The goal of this project is to process literary text files for prosodic analysis. I used Pincelate by Allison Parrish alongside pronunciation phonemes available in cmudict to transform each text into its prosodic profile, a string of 0s (no stress), 1s (primary stress), and 2s (secondary stress).
- User uploads text files via API Gateway, which redirects the request to a lambda handler.
- Lambda stores exact copies in the S3 landing bucket and extracted copies in the bronze bucket.
- Lambda triggers Airflow dag via API.
- Airflow creates EMR and submits a spark job.
- Scala Spark engine pipes data to and from Pincelate, a Python machine learning model for guessing the pronunciation of a word.
- Spark engine writes intermediary results to a silver copy, which contains clean text and full prosodic sequence. Spark engine outputs a gold copy, which contains the prosodic profiles of each text.
- S3 Trigger triggers a Glue crawler, which makes data in the silver and gold buckets available in Athena.
- A dashboarding tool can access the tables in Athena for analysis. An example Jupyter notebook is included in this repository.
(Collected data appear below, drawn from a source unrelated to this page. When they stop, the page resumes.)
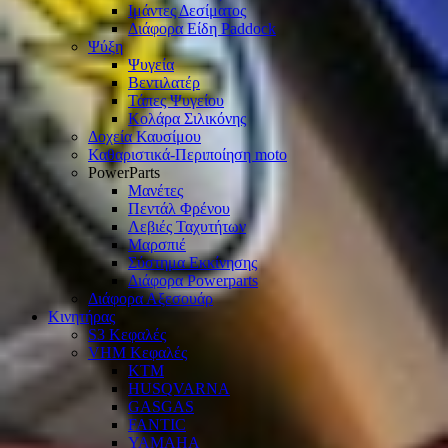
Ιμάντες Δεσίματος
Διάφορα Είδη Paddock
Ψύξη
Ψυγεία
Βεντιλατέρ
Τάπες Ψυγείου
Κολάρα Σιλικόνης
Δοχεία Καυσίμου
Καθαριστικά-Περιποίηση moto
PowerParts
Μανέτες
Πεντάλ Φρένου
Λεβιές Ταχυτήτων
Μαρσπιέ
Σύστημα Εκκίνησης
Διάφορα Powerparts
Διάφορα Αξεσουάρ
Κινητήρας
S3 Κεφαλές
VHM Κεφαλές
KTM
HUSQVARNA
GASGAS
FANTIC
YAMAHA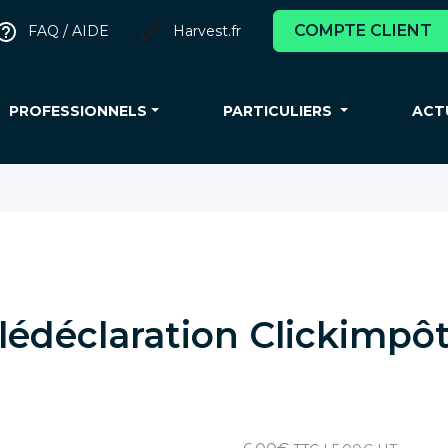
COMPTE CLIENT
FAQ / AIDE
Harvest.fr
PROFESSIONNELS
PARTICULIERS
ACT
élédéclaration Clickimpô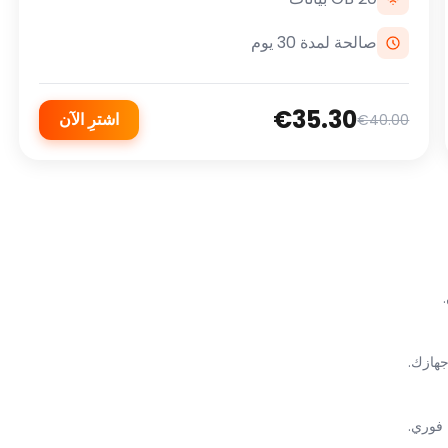
صالحة لمدة 30 يوم
€35.30
اشترِ الآن
€40.00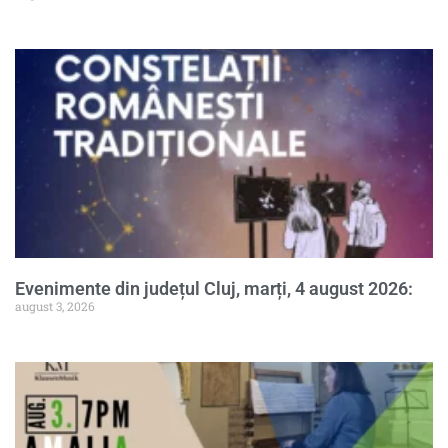
Evenimente din județul Cluj, marți, 4 august 2026:
august 3, 2026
- Scala project structure contains the files necessary for compiling a spark jar.
- run_spark_job.py is the Airflow dag.
- stressDict.parquet contains the reference table of words and their corresponding stress patterns.
- soundout.py is the Python script for using Pincelate.
- pincelate.sh is the script for bootstrapping EMR worker nodes.
- lambda.py contains the lambda function that the API Gateway invokes.
- Prosody Example.ipynb is the example Jupyter notebook.
The spark engine jar file is compiled and copied to the appropriate s3 path through GitHub Actions.
- The spark engine can be easily extended to handle other input formats, e.g., html (literature published online).
- The silver copy can be used to do ad-hoc analysis on the full prosodic string.
- The gold copy contains percentages of iambs, dactyls, anapests, trochees, and spondees, normalized by the length of the text.
- The example Jupyter notebook contains multidimensional scaling of a few texts based on their prosodic profiles.
- The stress dictionary (stressDict.parquet) is expanded each time a text is uploaded. The words that are not found in the stress dictionary are piped to Pincelate, then added to the dictionary, so that they're readily available in the future.